I could achieve this by drawing really huge plane, but if i move my camera off the ground to higher altitude, then i would start to see the plane edges, which i want to avoid being seen.
If this is even possible, i would prefer non-shader method.
Edit: i tried with the 4d coordinate system as suggested, but: it works horribly bad. my textures will get distorted even at camera position 100, so i would have to draw multiple textured quads anyways. perhaps i could do that, and draw the farthest quads with the 4d coordinate system? any better ideas?
Edit2: for those who dont have a clue what opengl texture distortion is, here's example from the tests i did with 4d vertex coords:
(in case image not visible: http://img828.imageshack.us/img828/469/texturedistort.jpg )
note that it only happens when camera gets far enough, in this case its only 100.0 units away from middle! (middle = (0,0) where my 4 triangles starts to go towards infinity). usually this happens around at 100000.0 or something. but with 4d vertices it seems to happen earlier for some reason.
You cannot render an object of infinite size.
You are more than likely confusing the concept of projection with rendering objects of infinite size. A 4D homogeneous coordinate who's W is 0 represents a 3D position that is at infinity relative to the projection. But that doesn't mean a point infinitely far from the camera; it means a point infinitely close to the camera. That is, it represents a point who's Z coordinate (before multiplication with the perspective projection matrix) was equal to the camera position (in camera space, this is 0).

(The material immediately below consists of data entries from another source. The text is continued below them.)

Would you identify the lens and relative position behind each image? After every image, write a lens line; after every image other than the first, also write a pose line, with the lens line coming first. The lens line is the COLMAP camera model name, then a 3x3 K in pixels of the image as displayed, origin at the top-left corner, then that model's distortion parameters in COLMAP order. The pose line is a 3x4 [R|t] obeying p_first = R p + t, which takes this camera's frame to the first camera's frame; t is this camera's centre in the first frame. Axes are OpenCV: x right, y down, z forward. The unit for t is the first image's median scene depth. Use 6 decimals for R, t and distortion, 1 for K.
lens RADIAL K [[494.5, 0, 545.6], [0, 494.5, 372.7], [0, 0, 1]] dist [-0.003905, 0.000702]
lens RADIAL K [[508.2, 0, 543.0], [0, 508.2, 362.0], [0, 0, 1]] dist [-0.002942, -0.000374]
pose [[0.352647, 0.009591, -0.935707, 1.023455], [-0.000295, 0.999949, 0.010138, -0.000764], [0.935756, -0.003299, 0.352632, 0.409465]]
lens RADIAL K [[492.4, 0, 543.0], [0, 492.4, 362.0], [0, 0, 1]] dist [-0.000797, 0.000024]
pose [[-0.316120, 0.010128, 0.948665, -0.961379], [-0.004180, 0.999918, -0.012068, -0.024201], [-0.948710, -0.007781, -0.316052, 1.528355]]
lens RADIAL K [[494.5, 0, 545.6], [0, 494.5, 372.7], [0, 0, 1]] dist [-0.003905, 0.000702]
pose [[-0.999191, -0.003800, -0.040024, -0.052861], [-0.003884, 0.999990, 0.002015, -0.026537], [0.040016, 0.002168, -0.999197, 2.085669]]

See under perspective projection, a point that is in the same plane as the camera is infinitely far away on the X and Y axes. That is the nature of the perspective projection. 4D homogeneous coordinates allow you to give them all finite numbers, and therefore you can do useful mathematics to them (like clipping).
4D homogeneous coordinates do not allow you to represent an infinitely large surface.
Drawing an infinitely large plane is easy - all you need is to compute the horizon line in screen coordinates. To do so, you have to simply take two non-collinear 4D directions (say, [1, 0, 0, 0] and [0, 0, 1, 0]), then compute their position on the screen (by multiplying manually with the view-matrix and the projection matrix, and then clipping into viewport coordinates. When you have these two points, you can compute a 2D line through the screen and clip it against it. There, you have your infinity plane (the lower polygon). However, it is difficult to display a texture on this plane, because it would be infinitely large. But if your texture is simple (e.g. a grid), then you can compute it yourself with 4D coordinates, using the same schema like above - computing points and their corresponding vanishing point and connecting them.